-- JOB ITEM --
Copy out the text of the listing below, substituting "Subscribe" for "Follow" wherever it appears and leaving everything else unchanged. Do not include the pictures in your answer.

-- DATA --

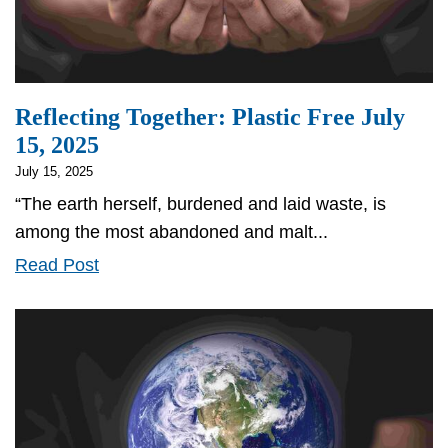
Reflecting Together: Plastic Free July
15, 2025
July 15, 2025
“The earth herself, burdened and laid waste, is
among the most abandoned and malt...
Reflecting
Read Post
Together:
Plastic
Free
July
15,
2025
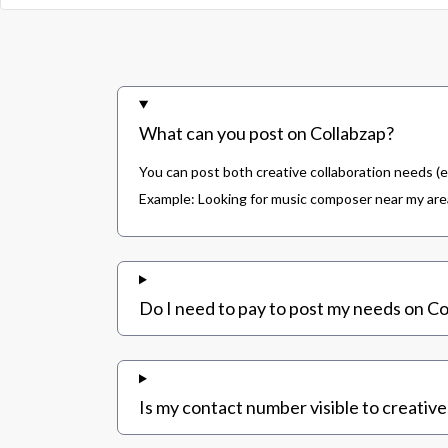
What can you post on Collabzap?
You can post both creative collaboration needs (e
Example: Looking for music composer near my area,
Do I need to pay to post my needs on Co
Is my contact number visible to creative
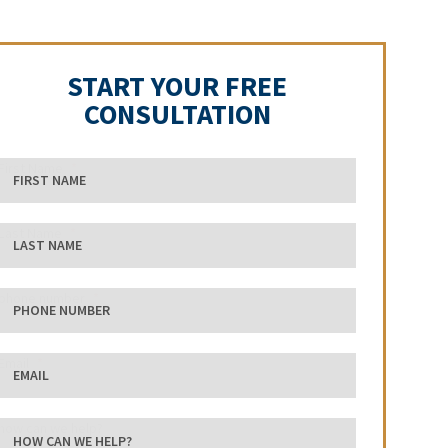
START YOUR FREE
CONSULTATION
First Name
Last Name
phone number
Email
how can we help?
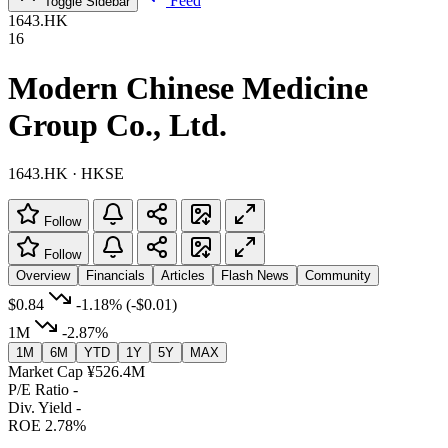
Feed
Toggle Sidebar
1643.HK
16
Modern Chinese Medicine
Group Co., Ltd.
1643.HK · HKSE
Follow
Follow
Overview
Financials
Articles
Flash News
Community
$0.84
-1.18%
(-$0.01)
1M
-2.87%
1M
6M
YTD
1Y
5Y
MAX
Market Cap
¥526.4M
P/E Ratio
-
Div. Yield
-
ROE
2.78%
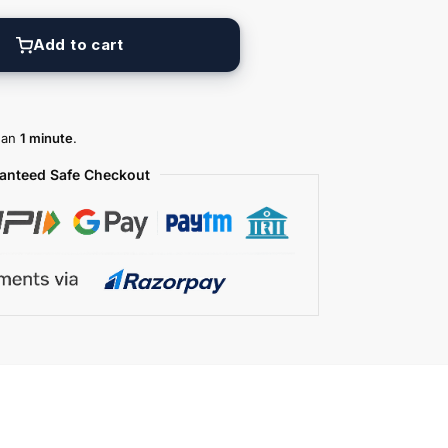
Add to cart
than
1 minute
.
anteed Safe Checkout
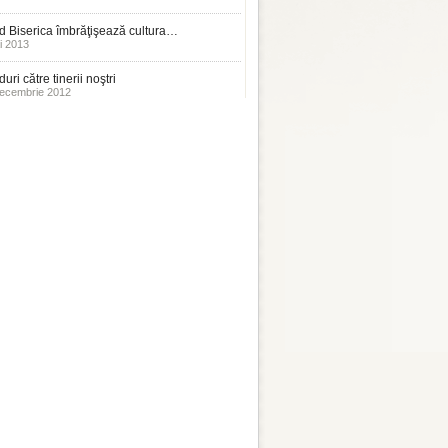
 Biserica îmbrăţişează cultura…
i 2013
uri către tinerii noştri
ecembrie 2012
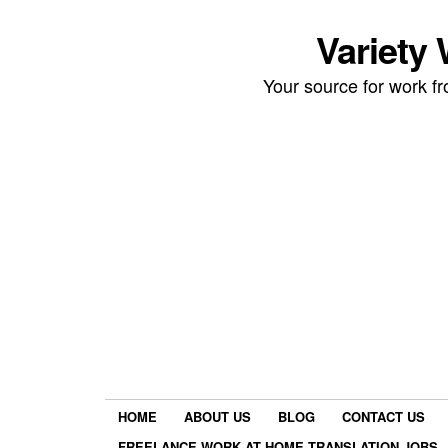
Variety
Your source for work 
HOME
ABOUT US
BLOG
CONTACT US
FREELANCE WORK AT HOME TRANSLATION JOBS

-- RESULT --
Reflecting Together: Plastic Free July
15, 2025
July 15, 2025
“The earth herself, burdened and laid waste, is
among the most abandoned and malt...
Reflecting
Read Post
Together:
Plastic
Free
July
15,
2025
What can you post on Collabzap?
You can post both creative collaboration needs (e
Example: Looking for music composer near my area,
Do I need to pay to post my needs on Co
Is my contact number visible to creative
START YOUR FREE
CONSULTATION
First Name
Last Name
phone number
Email
how can we help?
Feed
Toggle Sidebar
1643.HK
16
Modern Chinese Medicine
Group Co., Ltd.
1643.HK · HKSE
Subscribe
Subscribe
Overview
Financials
Articles
Flash News
Community
$0.84
-1.18%
(-$0.01)
1M
-2.87%
1M
6M
YTD
1Y
5Y
MAX
Market Cap
¥526.4M
P/E Ratio
-
Div. Yield
-
ROE
2.78%
Add to cart
than
1 minute
.
anteed Safe Checkout
 Biserica îmbrăţişează cultura…
i 2013
uri către tinerii noştri
ecembrie 2012
Variety
Your source for work 
HOME
ABOUT US
BLOG
CONTACT US
FREELANCE WORK AT HOME TRANSLATION JOBS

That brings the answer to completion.